**Problem set**.
1. Please extract the section of the watershed education listing that opens with the words containing "2. Interactive Watershed" and closes with "change the system.".
2. Summarize the watershed education listing in two sentences.

EastMauiWaterfalls
Resource Title: Watershed Education Tools | East Maui Watershed
Organization: East Maui Watershed Partnership
Description:

Watershed Education Tools is a collection of East Maui Watershed Partnership learning resources that teaches students about watersheds, native species, environmental threats, and conservation in Hawaiʻi. It includes narrated presentations, demonstration videos, assessments, virtual field trip materials, and interactive games like Jeopardy and Kahoot, with resources geared to different grade levels. The collection is designed to support classroom and virtual environmental education while helping educators engage students with place-based, Maui-focused science content.

Target Audience: 3rd - 5th grade, 6th - 12th grade, 6th - 8th grade, 6th grade and above, 7th - 12th grade, Adult Education, Educators, Facilitators, High School, College
Instructional Roles: Assessment, Enrichment, Hook activity, Main lesson
Environment: Classroom, Online only (e.g. interactive map), Self-guided
Content Type: Documentary, Historical, Interactive (Online), STEM investigation
Type Of Engagement: Investigate, Observe, Play / Explore, Reflect, Respond / Submit
Format: Presentation, Video, Webpage
Activity:

   1. Watershed Formation & Function Viewing Session

  • Students watch the Functions of a Watershed presentation and the Watershed Model video to build understanding of how watersheds form, how species arrive and adapt, and why watershed management matters in Hawaiʻi.
  • Follow with the provided Google assessment or a class discussion on water flow, land use, and ecosystem health.

   2. Interactive Watershed Model Demonstration

  • Use the watershed model video as a guide for students to observe how water moves through landscapes and how human or natural changes affect streams, forests, and runoff.
  • Have students label parts of a watershed and predict how pollution, erosion, or development might change the system.

   3. Maui Conservation Awareness Seminar

  • Students engage with selected segments from the Maui Mauka Conservation Awareness Session to learn about Hawaiian environmental history, native plants, native birds, and present-day threats.
  • Pair the session with pre- and post-assessments and ask students to summarize one major conservation challenge facing Maui’s ecosystems.

**Stored data**.
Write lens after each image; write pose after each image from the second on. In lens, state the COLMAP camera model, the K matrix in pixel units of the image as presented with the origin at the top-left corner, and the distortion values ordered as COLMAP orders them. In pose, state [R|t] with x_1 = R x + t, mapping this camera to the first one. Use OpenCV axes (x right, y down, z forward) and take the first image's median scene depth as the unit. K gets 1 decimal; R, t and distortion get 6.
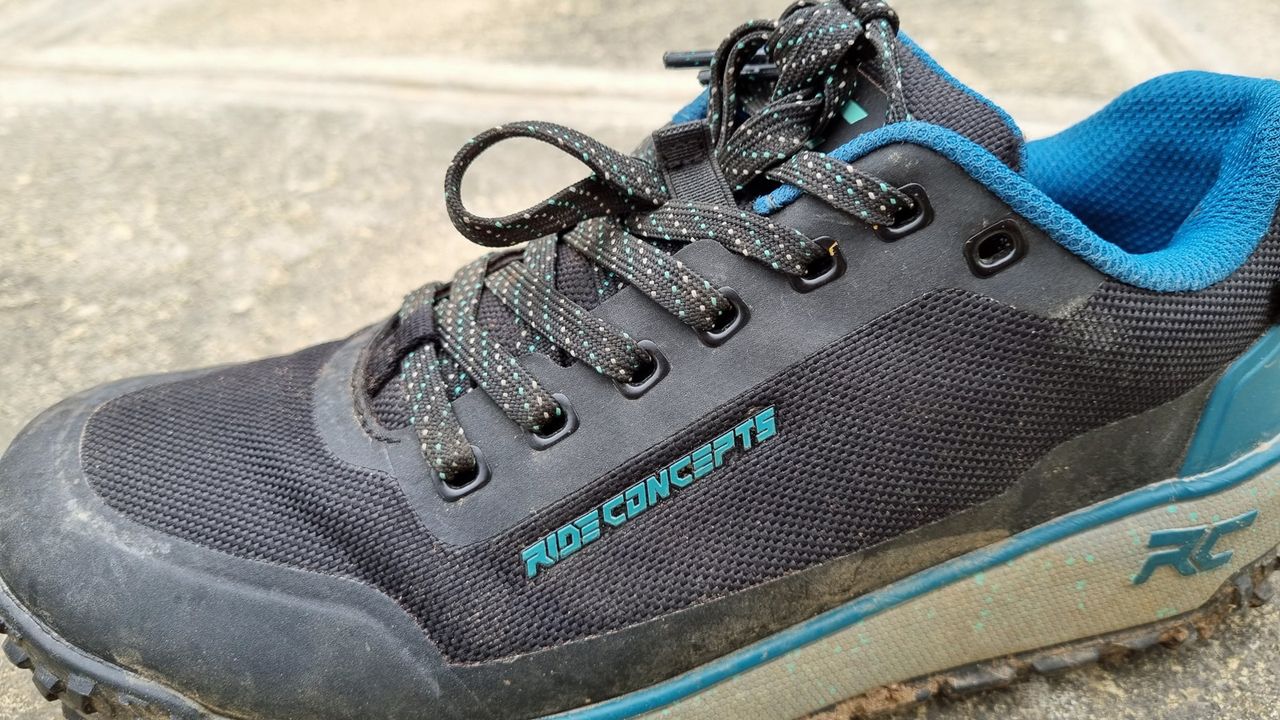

**Solutions by task**.
1.
2. Interactive Watershed Model Demonstration

  • Use the watershed model video as a guide for students to observe how water moves through landscapes and how human or natural changes affect streams, forests, and runoff.
  • Have students label parts of a watershed and predict how pollution, erosion, or development might change the system.

2. Watershed Education Tools is a collection of East Maui Watershed Partnership resources that teaches students about watersheds, native species, environmental threats, and conservation in Hawaiʻi through narrated presentations, demonstration videos, assessments, virtual field trip materials, and interactive games geared to different grade levels. Its suggested activities include a viewing session on watershed formation and function, a watershed model demonstration in which students label parts of a watershed and predict changes, and a conservation awareness seminar paired with pre- and post-assessments.